Place the created archive lambda_function.zip into the files_distributor/bucket/modules/s3_bucket/files directory and add the Lambda function itself:

zip -g lambda_function.zip -r lambda_function.py

Our server is ready, now we can upload code to AWS and deploy Lambda server, to do so use the script in files_distributor/bucket:

terraform apply

We’re left with:

• A private AWS S3 bucket hatchery-sources that stores the Lambda function code
• A private AWS S3 bucket hatchery-files that we’ll store our images into with the prefix dev
• AWS Lambda function with working server code
• An IAM role for the Lambda that allows writing into a specific S3 bucket and logs

The IAM role rules are in files_distributor/bucket/modules/iam/files/iam_role_lambda_inline_policy.j son. The other file iam_role_lambda_policy.json is needed for the Lambda to function correctly.

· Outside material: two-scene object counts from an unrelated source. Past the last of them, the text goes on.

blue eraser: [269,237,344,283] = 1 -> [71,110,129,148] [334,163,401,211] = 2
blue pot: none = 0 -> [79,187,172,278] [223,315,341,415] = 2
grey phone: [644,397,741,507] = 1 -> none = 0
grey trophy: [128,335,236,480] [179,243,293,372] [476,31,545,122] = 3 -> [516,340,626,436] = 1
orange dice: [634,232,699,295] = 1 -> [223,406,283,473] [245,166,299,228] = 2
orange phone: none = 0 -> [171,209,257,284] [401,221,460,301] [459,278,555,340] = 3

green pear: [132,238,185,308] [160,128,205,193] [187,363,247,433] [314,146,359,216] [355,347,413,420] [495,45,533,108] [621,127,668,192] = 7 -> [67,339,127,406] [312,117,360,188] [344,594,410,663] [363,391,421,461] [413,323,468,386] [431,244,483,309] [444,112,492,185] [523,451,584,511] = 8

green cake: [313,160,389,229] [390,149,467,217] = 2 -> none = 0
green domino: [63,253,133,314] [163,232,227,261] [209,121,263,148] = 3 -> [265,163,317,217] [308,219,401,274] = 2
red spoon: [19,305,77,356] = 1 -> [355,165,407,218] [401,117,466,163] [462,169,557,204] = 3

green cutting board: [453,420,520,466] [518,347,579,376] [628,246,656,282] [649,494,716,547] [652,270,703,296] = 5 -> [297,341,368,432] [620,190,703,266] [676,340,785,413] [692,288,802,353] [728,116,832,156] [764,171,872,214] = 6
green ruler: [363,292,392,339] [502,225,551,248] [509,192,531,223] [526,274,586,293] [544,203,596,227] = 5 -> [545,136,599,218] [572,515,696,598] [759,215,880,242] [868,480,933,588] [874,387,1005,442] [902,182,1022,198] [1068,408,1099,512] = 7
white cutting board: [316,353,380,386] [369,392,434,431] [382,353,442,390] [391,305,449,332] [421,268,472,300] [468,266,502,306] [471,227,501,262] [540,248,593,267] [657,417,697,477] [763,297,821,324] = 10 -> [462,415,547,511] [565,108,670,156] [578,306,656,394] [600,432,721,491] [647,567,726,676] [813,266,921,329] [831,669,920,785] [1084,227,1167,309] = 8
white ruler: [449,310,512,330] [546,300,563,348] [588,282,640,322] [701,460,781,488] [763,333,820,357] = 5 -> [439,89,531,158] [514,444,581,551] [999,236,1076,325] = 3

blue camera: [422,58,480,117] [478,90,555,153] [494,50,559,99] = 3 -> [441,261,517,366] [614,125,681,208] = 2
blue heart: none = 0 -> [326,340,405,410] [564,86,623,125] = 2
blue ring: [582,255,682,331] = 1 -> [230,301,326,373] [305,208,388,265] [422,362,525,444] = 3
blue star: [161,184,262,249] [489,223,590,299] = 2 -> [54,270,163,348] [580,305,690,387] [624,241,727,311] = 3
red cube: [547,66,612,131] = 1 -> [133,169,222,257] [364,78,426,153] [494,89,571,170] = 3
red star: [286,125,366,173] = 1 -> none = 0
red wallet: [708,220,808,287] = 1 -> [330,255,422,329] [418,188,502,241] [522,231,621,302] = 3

To debug Lambda you can just print the required values or use the standard logging module for python. The output for every Lambda function call is available at AWS CloudWatch:

After creating the function, add a variable BUGOUT_FILES_APPLICATION_ID from our code to the Lambda environment, which you can do in the tab Configuration/Environment variables.

As the last step, save the AWS Lambda arn into the variable AWS_HATCHERY_LAMBDA_ARN.

Configuring the AWS Load Balancer and open ports

The only step left now is to create an AWS Security Group where we’ll set a port the AWS Load Balancer will listen to for subsequent data transmit into the Lambda function (in our case it’s 80 and 443).

terraform apply \
    -var hatchery_vpc_id=$AWS_HATCHERY_VPC_ID \
    -var hatchery_sbn_public_a_id=$AWS_HATCHERY_SUBNET_PUBLIC_A_ID \
    -var hatchery_sbn_public_b_id=$AWS_HATCHERY_SUBNET_PUBLIC_B_ID \
    -var hatchery_lambda_arn=$AWS_HATCHERY_LAMBDA_ARN

Congratulations, our AWS Lambda function is open to the world and ready to upload and return images for our journal entries app!